This Moment is Everything
or where I put my psychic energy 1982-1987
It was New Year’s Eve, on maybe the last serious family holiday. My older sisters and I were watching a band play at a park by the ocean. This band wasn’t anyone, just locals, but we were enchanted. We danced, we got giddy, we sang along to Wild Thing. The girls on back-up vocals had short skirts and asymmetrical haircuts, they looked like the girls in The Human League— so cool! Afterwards we hung around, not wanting the night to be over. We talked to the singer. We talked all over him. This was the beginning.
Music was becoming so important to us, we wanted to climb inside it. To know the bands from afar was not enough, we had to meet them. A film cycling on TV at the time was I Wanna Hold Your Hand. It was about a bunch of teenagers trying to get in to see the Beatles on the Ed Sullivan Show. In my favourite scene, prim Nancy sneaks into the band’s hotel room. When she hears them coming she hides behind a food-trolley. She watches their matching pants-legs and winkle-pickers, and eavesdrops on their Liverpudlian prattle. Finally they leave and she re-emerges to drift around in ecstacy, touching their things, draping herself across John’s guitar. Those who lack the fan gene will never understand this idea, that someone’s brilliance can be transferred to their belongings, and that by touching them, you might siphon off some of that shine for yourself, but I was always getting lessons from television, and this felt profound.

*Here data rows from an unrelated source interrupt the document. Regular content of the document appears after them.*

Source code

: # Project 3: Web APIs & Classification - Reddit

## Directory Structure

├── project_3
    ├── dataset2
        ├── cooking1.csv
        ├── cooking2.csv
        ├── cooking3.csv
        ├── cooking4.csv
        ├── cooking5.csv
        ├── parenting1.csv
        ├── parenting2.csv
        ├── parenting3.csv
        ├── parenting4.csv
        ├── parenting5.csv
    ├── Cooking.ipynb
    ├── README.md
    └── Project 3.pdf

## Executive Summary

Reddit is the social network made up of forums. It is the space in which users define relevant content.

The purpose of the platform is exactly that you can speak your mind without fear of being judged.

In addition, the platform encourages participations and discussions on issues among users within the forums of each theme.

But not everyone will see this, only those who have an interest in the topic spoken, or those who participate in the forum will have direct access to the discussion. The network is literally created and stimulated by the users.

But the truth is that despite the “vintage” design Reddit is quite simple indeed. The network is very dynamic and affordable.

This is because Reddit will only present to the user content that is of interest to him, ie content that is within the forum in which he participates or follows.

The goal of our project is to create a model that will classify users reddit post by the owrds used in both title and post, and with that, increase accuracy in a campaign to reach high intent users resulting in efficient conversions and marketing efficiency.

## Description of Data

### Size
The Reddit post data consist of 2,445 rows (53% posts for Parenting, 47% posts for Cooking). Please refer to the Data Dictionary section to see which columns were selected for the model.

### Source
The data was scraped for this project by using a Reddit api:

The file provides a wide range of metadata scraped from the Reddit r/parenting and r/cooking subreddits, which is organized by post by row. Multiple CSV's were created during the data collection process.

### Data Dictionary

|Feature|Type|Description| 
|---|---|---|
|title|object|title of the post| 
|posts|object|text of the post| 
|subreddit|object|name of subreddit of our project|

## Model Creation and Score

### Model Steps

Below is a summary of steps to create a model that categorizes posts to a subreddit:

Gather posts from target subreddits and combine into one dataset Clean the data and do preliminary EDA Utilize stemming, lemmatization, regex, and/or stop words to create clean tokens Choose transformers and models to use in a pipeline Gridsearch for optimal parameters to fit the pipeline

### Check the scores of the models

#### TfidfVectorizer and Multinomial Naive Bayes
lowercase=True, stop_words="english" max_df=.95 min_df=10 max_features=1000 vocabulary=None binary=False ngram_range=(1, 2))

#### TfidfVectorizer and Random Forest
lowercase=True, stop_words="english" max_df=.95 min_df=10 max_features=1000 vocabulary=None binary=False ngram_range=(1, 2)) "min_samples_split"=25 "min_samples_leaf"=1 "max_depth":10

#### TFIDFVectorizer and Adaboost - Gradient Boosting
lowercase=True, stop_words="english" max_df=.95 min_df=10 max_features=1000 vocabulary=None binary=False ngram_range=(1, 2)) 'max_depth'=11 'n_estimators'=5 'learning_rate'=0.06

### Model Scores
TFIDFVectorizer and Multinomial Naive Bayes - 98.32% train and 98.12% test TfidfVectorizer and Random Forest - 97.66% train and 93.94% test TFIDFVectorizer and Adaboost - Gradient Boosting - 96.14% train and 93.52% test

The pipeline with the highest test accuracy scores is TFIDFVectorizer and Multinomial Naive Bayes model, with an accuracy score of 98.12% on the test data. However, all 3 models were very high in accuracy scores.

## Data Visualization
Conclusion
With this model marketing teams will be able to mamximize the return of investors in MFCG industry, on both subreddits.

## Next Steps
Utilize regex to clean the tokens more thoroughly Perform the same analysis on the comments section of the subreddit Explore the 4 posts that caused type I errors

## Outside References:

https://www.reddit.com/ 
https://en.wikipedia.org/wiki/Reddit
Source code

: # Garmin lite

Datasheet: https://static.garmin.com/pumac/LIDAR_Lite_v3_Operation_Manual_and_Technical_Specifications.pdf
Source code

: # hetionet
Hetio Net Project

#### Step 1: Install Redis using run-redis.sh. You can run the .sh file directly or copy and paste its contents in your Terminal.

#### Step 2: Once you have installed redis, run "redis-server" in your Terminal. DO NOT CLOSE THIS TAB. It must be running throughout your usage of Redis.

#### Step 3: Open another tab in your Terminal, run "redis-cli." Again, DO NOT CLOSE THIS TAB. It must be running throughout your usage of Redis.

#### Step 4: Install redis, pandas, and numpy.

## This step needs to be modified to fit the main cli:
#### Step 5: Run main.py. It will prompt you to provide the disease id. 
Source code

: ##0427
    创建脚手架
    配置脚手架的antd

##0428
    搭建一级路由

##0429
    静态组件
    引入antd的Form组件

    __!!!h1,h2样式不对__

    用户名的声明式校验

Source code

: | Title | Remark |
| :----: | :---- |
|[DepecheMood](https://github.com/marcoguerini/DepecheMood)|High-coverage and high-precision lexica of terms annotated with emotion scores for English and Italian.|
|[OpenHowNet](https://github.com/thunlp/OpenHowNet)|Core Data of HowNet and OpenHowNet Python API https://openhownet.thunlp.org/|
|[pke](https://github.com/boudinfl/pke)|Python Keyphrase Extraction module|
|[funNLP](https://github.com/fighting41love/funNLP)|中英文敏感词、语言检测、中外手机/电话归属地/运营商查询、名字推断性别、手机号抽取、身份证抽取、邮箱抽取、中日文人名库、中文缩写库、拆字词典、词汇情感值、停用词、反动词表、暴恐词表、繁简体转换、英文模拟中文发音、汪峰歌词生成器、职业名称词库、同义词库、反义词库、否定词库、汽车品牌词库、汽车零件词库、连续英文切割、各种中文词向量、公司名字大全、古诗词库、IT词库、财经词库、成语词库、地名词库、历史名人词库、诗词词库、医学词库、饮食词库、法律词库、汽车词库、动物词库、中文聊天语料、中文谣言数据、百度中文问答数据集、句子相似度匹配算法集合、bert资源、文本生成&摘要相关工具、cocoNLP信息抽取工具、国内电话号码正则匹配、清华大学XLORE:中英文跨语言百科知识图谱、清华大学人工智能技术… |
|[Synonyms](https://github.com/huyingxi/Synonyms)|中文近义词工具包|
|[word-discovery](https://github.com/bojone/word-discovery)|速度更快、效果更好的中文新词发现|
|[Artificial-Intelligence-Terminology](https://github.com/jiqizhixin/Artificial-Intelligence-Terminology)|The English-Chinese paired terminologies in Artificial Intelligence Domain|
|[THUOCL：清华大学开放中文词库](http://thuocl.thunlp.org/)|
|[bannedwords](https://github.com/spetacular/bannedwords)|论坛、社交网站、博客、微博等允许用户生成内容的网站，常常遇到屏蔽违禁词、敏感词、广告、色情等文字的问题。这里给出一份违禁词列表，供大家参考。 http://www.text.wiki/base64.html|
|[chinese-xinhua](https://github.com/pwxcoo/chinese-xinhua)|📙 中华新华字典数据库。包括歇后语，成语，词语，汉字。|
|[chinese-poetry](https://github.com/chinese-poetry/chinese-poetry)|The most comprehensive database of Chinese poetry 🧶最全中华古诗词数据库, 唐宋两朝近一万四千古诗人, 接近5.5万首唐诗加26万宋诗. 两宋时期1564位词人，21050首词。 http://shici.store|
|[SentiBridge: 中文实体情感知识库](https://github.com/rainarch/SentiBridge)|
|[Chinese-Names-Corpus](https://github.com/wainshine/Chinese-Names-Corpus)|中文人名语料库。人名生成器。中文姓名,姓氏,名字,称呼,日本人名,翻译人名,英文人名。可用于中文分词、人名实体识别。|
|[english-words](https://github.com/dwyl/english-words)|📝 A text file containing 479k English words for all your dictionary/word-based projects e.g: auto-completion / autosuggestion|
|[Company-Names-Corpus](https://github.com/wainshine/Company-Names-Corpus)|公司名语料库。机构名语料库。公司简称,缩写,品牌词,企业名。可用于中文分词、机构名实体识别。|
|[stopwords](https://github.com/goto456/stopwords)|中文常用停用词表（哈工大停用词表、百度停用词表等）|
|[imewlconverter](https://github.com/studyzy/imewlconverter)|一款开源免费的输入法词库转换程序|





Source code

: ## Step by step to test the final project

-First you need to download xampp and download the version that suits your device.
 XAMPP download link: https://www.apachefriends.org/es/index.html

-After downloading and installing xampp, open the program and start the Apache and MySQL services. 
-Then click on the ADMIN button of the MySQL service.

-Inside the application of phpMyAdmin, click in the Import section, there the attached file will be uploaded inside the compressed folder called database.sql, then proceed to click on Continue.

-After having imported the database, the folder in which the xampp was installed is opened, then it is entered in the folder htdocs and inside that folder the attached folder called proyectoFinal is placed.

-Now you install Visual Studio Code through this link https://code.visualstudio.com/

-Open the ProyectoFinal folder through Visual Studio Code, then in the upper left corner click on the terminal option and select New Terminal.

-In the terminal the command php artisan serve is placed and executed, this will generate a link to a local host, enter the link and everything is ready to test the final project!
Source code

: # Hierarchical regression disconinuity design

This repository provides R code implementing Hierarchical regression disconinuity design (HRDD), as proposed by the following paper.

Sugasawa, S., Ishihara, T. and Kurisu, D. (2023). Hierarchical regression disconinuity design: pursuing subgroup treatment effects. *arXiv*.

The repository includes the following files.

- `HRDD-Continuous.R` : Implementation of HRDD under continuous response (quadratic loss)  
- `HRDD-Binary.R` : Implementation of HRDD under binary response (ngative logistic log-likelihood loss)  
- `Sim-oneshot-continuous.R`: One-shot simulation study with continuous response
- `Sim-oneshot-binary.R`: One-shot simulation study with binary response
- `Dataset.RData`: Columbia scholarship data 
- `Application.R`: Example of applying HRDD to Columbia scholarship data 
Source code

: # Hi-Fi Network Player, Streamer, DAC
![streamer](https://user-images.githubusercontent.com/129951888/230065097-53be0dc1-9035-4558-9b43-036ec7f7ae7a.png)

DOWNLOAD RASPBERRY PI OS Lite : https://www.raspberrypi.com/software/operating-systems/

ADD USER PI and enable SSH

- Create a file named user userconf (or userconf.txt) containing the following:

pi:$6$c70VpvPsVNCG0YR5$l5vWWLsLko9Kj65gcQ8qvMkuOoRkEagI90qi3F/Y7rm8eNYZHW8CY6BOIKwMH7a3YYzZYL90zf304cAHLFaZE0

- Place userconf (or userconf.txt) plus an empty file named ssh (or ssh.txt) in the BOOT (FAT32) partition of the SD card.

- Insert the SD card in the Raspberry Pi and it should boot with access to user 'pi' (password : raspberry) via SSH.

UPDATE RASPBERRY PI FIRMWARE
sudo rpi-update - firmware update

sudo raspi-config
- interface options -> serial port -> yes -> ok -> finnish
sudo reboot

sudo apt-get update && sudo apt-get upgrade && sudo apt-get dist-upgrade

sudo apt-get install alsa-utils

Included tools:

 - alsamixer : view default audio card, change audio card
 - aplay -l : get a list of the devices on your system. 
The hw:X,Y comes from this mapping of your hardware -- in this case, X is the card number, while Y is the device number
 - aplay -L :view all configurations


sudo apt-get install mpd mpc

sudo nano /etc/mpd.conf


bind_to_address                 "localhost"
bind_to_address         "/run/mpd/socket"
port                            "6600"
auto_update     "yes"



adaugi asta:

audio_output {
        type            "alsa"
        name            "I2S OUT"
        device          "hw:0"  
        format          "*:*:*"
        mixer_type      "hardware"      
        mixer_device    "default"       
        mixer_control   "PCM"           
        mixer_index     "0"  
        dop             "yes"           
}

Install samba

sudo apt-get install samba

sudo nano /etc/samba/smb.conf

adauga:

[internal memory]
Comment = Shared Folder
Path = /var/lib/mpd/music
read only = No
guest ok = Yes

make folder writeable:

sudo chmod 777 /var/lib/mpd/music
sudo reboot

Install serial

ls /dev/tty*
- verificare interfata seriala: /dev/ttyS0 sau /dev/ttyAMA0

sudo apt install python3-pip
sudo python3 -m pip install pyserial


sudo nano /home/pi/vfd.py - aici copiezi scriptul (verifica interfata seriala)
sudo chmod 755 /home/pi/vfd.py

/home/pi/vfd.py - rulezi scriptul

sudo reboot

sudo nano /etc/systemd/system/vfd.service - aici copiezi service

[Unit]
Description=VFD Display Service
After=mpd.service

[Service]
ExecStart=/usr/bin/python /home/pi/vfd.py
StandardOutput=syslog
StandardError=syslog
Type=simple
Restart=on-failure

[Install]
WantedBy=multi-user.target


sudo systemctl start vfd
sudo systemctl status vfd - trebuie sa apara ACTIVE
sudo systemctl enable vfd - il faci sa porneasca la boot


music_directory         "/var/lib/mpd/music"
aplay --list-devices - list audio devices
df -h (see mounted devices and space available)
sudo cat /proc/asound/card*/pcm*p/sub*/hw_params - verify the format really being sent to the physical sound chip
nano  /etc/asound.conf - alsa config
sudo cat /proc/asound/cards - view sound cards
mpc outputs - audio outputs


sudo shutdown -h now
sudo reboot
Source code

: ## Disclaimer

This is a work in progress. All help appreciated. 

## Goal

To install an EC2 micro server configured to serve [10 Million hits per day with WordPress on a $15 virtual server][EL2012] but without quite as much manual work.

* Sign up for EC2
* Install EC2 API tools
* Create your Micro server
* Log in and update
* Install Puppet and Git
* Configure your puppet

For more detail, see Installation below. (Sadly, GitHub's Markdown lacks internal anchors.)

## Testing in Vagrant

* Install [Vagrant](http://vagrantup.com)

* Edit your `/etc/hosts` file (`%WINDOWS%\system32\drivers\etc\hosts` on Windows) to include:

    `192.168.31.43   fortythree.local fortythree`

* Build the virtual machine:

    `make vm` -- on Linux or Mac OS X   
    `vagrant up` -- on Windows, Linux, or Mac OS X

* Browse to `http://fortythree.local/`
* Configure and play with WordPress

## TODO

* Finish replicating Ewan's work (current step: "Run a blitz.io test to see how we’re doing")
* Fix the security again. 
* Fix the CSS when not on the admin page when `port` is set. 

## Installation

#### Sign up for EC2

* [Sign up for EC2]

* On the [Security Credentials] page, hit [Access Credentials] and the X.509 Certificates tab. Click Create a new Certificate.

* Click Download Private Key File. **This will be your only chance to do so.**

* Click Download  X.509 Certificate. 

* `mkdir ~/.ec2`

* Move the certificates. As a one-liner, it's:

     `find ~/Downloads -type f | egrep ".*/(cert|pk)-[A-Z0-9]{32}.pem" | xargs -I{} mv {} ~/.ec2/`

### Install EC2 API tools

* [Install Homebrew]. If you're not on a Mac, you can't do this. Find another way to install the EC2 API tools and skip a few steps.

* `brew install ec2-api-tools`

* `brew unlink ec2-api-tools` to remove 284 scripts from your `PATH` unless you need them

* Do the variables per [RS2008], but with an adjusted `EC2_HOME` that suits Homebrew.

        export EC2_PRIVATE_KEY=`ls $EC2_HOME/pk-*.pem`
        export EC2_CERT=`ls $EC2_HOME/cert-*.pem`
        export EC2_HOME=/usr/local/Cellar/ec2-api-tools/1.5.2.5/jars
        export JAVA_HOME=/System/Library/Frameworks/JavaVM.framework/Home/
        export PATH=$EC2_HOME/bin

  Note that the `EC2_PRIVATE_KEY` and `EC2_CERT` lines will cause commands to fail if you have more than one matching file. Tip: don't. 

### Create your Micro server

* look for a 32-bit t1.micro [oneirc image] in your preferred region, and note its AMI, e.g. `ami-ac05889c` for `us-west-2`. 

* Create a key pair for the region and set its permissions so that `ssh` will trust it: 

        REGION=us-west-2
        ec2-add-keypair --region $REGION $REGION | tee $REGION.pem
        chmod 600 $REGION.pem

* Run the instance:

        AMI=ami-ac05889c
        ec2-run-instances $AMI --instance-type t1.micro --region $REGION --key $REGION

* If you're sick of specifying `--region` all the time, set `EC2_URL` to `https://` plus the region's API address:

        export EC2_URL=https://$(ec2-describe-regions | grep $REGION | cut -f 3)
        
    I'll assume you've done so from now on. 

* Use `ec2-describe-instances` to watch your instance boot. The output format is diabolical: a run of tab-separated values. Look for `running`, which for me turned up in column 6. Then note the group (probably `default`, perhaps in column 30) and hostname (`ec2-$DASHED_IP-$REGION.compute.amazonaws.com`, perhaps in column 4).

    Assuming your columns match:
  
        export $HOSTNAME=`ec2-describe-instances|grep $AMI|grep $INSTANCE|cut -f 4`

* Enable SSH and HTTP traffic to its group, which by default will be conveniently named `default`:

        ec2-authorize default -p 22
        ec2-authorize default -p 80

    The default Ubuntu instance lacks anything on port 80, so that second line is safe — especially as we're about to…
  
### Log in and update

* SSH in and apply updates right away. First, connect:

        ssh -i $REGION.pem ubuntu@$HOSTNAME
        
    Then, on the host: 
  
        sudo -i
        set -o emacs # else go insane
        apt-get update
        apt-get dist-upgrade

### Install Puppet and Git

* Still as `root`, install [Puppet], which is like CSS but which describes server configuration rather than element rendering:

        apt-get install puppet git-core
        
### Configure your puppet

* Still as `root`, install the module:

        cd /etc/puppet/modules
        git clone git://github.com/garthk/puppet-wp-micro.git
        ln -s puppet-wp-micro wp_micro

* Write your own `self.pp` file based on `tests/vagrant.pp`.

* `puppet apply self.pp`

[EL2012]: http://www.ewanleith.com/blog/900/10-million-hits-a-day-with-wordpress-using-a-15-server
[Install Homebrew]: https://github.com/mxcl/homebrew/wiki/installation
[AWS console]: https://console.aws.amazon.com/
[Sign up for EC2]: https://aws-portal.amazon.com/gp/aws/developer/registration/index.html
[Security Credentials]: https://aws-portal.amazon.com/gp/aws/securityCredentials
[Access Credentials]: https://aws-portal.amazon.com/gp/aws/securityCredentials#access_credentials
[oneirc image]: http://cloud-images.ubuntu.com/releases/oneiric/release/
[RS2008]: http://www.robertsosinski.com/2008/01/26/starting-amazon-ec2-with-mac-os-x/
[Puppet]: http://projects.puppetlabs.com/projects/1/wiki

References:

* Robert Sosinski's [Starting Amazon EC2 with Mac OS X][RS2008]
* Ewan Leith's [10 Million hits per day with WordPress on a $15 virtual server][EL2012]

According to cultural theorist Henry Jenkins, being a fan means taking a subordinate position within a cultural hierarchy. Fandom can be transgressive as it requires putting energy into something generally unappreciated by ‘high culture’ institutions. It’s a social identity, a way of belonging, but, Jenkins writes, “Nobody can live permanently in this utopia, which becomes recognizable as such only against the backdrop of mundane life; fans must come and go from fandom, finding this “weekend only world” where they can, enjoying it for as long as possible, before being forced to return to the workaday world.”1
My parents were perfect examples of what it meant to commit to the workaday world. Both had full time jobs at universities, and seemed less than ecstatic about it. As a kid I occasionally went into work with them. I remember grey, brutalist buildings, a feeling of haste: no joy, no fun. It was a black and white world. And then there was Wham! on TV singing in ‘Wham Rap!’ I ain’t never gonna work, get down in the dirt, I choose to cruise …How could I align myself with anything else?